Z podziwiana otoczenia wyrwał mnie dźwięk telefonu, który dzwonił mi właśnie w tylnej kieszeni. Położyłam walizki i odebrałam.
– Hej kochanie - Adrien przywitał mnie ciepłym i miłym głosem. – jak minęła podróż słońce?
– A bardzo dobrze, dzięki że pytasz. - uśmiechnęłam się sama do siebie.
– Wszyscy za tobą bardzo tęsknimy. – zrobił nacisk na słowo bardzo i zaśmiał się cicho. – Jednak ja najbardziej. – dokończył.
– Też za wami tęsknię. – odpowiedziałam i westchnęłam. – Dobra skarbie, będę kończyć.
– No ja też, mam iść z Abigail na imprezę urodzinową do Kima. – mówił to ze spokojem.
– Przekaż mu życzenia – przełożyłam telefon do drugiej ręki. – i kto to Abigail? – zmarszczyłam brwi.
– Przyjaciółka Nino, jest mega fajna – był wręcz zafascynowany słowami które wypowiadał. – chodzi do technikum, a w przyszłości chce zostać antropologiem, świetnie prawda?

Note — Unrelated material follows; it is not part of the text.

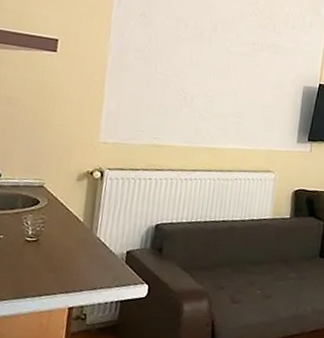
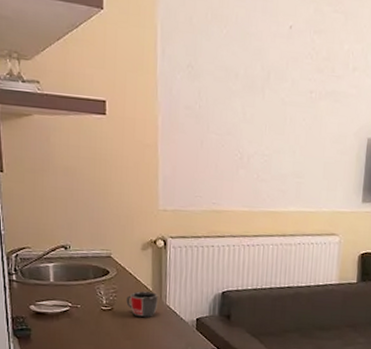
mug: none [54,222,89,250] -> present [126,291,158,318]

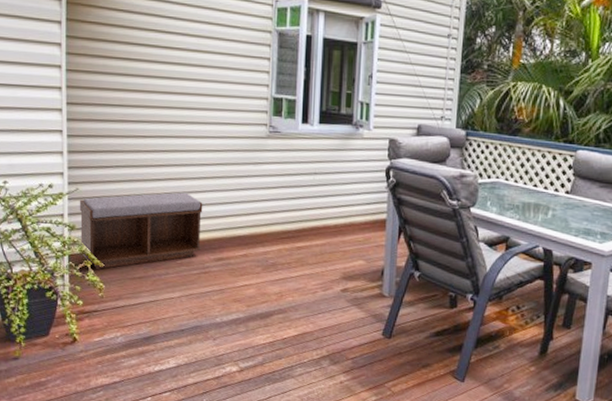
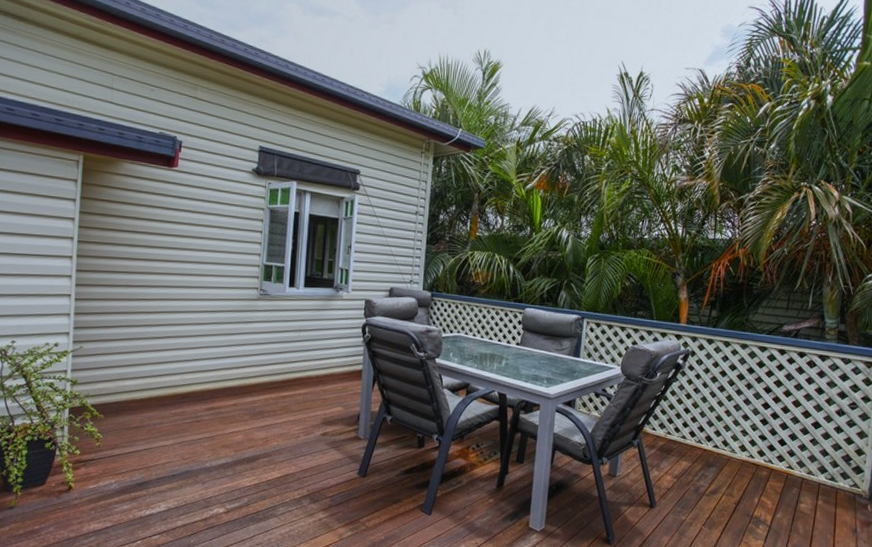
bench: present [79,192,203,269] -> none [81,348,198,421]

Okej jestem teraz trochę zazdrosna.
– Cudownie, to ten ja kończę, buziaki. – rozłączyłam się nie czekając na odpowiedź.
Abigail, Abigail, Abigail. Abigail czemu się pojawiłaś?
Wchodząc do środka mieszkania, można było zauważyć kolorystykę jaka tu przeważnie dominowała. Było to połączenie miętowego i białego lub szarego. Muszę przyznać, że jest tu naprawdę całkiem ładnie. Skierowałam się w stronę schodów, które były drewniane. Gdy dostałam się na pierwsze piętro, dostrzegłam drugie drzwi po lewej z tabliczką na której widniał napis "Marinette".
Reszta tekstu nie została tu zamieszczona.